Zegar bijący ósmą rano przywołał Małgosię do porządku. Pokręciła głową. Po raz pierwszy spóźni się do szkoły. Przed wyjściem do ręki wzięła drugi kupon. Przyłożyła i… pasował.

– Druga toyota? – Małgosia z niedowierzaniem pokręciła głową. Spojrzała na oba kupony. – Jakiś obłęd – powiedziała do siebie i zdjęła z wieszaka kurtkę.

* * *

– Gdzieś ty była? – szepnęła Ewa.

Na angielskim zwykle siedziały razem, a tego dnia właśnie angielski był pierwszy.

– Jak ci powiem, to padniesz – odparła Małgosia.

– Uuu! Już się boję. – Ewa mrugnęła znacząco.

– Nie ma czego. – Małgosia wzruszyła ramionami.

Zamilkły. Do ich ławki podeszła właśnie anglistka.

– To, że się spóźniłaś, nie oznacza, że możesz rozmawiać… Pokaż zeszyt!
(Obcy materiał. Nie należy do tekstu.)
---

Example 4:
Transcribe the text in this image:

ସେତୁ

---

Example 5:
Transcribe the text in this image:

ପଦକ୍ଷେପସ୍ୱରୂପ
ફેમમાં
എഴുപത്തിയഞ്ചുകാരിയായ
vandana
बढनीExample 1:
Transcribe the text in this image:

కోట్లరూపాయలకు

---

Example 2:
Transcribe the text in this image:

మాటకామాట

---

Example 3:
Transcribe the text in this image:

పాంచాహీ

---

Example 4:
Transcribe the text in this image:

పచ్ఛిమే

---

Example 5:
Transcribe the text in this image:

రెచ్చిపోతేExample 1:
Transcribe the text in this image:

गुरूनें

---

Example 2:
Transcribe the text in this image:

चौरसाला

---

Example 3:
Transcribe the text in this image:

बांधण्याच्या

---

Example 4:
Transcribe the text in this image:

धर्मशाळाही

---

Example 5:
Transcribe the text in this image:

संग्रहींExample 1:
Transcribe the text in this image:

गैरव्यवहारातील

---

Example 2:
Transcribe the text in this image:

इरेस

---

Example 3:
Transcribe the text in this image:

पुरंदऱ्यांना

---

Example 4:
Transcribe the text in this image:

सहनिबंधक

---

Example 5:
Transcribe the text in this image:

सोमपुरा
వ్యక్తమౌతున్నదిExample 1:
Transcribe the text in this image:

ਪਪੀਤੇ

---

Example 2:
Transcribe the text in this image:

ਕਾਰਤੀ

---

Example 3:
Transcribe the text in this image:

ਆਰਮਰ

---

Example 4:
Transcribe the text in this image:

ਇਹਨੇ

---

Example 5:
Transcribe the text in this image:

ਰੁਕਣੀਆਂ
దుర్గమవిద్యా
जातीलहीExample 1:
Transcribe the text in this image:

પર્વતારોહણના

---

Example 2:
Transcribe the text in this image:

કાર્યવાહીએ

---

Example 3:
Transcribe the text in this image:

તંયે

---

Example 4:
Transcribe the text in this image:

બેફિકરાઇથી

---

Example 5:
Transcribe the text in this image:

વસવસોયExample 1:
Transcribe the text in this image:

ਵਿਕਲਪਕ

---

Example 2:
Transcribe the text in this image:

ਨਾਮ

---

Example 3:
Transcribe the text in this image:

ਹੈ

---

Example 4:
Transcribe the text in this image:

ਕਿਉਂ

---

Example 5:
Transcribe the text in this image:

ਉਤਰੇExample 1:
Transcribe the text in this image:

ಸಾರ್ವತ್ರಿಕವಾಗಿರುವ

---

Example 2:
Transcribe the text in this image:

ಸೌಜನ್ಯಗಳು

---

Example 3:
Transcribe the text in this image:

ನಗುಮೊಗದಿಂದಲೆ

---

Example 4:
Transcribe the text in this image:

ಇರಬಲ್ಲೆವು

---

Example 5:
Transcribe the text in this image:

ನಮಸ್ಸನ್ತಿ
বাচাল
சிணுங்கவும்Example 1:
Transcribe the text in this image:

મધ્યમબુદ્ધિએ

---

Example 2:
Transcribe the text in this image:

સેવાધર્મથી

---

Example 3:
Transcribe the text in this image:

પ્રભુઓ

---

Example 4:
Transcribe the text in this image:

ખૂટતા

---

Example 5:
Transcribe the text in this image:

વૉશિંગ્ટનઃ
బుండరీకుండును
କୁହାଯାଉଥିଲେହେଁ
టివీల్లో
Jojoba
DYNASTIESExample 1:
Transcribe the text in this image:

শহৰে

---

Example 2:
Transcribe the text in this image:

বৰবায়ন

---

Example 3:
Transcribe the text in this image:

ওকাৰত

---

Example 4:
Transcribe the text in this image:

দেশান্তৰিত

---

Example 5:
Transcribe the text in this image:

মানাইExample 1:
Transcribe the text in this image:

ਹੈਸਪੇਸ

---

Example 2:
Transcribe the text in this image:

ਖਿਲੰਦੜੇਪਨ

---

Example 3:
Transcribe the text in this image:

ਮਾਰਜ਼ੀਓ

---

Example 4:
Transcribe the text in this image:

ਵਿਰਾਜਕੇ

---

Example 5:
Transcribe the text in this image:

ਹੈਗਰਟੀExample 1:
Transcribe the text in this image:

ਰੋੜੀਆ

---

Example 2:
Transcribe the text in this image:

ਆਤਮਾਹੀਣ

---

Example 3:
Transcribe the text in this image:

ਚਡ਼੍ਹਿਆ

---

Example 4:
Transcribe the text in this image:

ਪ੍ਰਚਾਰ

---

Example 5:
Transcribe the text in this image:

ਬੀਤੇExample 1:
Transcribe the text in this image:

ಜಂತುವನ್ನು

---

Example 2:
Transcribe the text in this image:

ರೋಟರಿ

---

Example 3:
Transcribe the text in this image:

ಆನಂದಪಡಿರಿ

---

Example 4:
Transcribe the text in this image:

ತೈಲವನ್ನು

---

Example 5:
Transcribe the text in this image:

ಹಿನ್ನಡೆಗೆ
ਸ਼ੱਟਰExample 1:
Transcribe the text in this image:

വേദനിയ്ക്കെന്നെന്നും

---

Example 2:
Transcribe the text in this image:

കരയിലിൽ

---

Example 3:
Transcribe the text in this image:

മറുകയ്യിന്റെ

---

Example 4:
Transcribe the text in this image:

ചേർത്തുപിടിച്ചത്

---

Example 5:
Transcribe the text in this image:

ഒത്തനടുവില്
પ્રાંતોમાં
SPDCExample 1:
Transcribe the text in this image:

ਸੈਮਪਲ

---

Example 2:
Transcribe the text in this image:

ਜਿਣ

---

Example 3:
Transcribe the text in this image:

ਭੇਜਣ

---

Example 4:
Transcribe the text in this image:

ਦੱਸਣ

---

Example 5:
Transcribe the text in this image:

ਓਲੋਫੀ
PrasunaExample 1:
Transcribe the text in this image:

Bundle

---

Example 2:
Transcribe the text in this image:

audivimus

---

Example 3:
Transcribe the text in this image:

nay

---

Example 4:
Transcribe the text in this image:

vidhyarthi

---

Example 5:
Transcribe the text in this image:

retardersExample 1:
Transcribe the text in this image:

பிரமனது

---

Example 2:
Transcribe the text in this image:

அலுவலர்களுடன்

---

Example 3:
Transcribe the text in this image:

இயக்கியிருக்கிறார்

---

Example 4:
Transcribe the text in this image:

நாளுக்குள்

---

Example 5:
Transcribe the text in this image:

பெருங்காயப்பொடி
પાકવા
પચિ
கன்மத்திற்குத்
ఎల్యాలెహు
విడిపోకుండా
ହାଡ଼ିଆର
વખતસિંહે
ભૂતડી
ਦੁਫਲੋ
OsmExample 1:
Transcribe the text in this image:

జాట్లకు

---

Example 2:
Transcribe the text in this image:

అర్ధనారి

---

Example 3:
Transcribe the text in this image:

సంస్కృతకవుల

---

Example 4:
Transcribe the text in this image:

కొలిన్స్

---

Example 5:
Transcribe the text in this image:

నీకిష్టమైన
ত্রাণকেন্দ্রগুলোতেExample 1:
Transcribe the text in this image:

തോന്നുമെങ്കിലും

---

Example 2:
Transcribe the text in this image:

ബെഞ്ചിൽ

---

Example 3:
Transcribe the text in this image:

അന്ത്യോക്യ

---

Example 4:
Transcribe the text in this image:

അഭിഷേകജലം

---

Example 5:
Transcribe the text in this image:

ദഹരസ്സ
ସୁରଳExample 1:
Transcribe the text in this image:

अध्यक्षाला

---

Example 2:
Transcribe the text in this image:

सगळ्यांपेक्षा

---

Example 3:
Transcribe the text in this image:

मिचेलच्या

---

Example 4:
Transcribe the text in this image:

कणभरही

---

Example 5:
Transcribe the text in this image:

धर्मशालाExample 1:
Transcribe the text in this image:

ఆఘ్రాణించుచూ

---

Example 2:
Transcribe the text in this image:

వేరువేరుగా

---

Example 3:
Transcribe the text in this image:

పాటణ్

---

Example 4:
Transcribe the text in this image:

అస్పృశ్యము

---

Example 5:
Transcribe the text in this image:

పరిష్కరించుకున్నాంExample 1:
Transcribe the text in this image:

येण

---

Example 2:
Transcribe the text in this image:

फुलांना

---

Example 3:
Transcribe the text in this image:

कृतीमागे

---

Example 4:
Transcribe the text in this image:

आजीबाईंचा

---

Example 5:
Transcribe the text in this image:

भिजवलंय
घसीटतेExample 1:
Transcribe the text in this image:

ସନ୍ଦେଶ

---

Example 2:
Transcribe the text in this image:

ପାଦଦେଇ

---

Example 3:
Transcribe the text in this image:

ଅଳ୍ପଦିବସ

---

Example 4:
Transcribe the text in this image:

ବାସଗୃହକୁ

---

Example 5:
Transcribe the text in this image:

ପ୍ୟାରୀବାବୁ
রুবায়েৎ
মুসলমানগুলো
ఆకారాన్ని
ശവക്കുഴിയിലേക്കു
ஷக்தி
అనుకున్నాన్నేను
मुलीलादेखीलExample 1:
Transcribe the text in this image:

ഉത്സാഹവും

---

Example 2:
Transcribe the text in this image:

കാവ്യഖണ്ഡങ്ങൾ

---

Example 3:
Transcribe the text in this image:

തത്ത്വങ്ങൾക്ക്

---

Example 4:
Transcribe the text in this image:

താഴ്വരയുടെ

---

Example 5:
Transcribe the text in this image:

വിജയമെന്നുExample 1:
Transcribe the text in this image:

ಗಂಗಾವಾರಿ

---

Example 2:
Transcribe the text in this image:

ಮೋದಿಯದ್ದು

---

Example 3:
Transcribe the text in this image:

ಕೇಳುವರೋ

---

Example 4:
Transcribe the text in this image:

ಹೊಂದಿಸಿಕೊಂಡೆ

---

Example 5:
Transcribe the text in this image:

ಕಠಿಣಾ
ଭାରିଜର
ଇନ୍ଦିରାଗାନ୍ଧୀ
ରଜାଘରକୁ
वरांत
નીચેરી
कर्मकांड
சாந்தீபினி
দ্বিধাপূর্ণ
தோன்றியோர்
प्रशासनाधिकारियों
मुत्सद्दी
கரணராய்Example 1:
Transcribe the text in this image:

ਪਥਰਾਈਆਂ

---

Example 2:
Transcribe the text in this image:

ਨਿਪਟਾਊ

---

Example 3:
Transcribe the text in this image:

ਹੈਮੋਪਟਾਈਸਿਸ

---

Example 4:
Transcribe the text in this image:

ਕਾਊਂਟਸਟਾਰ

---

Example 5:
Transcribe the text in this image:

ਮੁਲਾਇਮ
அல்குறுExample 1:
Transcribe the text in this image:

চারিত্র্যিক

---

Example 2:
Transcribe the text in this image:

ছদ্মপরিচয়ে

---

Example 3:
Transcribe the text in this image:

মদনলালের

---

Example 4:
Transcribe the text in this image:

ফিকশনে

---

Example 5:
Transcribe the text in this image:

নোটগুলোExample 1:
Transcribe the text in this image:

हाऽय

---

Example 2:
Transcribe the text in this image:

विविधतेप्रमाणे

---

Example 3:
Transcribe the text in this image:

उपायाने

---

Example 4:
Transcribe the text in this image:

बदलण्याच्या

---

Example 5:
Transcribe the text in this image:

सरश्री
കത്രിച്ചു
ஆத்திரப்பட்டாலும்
No… widzę, że jednak wszystko zrobione – stwierdziła po chwili nauczycielka i wróciła do lekcji.

– Wygrałam toyotę – szepnęła Małgosia, ale po chwili uświadomiwszy sobie, że przecież po pierwsze jeszcze nie zgłosiła wygranej, a po drugie z kuponów wynikało, że czeka na nią nie jedna toyota, ale dwie, dodała jeszcze: – Chyba.

– O matko!

– Też tak pomyślałam.

– Ale jak?

– W gazecie ogłosili konkurs… – zaczęła opowieść Małgosia, ale zanim skończyła, zadzwonił dzwonek.

– Maciek! Twoja pani wygrała auto! – krzyknęła Ewa i chciała jeszcze coś powiedzieć, ale zauważyła na sobie wzrok Białego Michała. Odwróciła głowę. Ale reszta klasy zaczęła podchodzić i pytać. Bo w końcu nie codziennie wygrywa się coś na loterii. Otoczyli Małgosię kołem.

– Małgo? – Maciek spojrzał na Małgosię z niedowierzaniem. – Naprawdę?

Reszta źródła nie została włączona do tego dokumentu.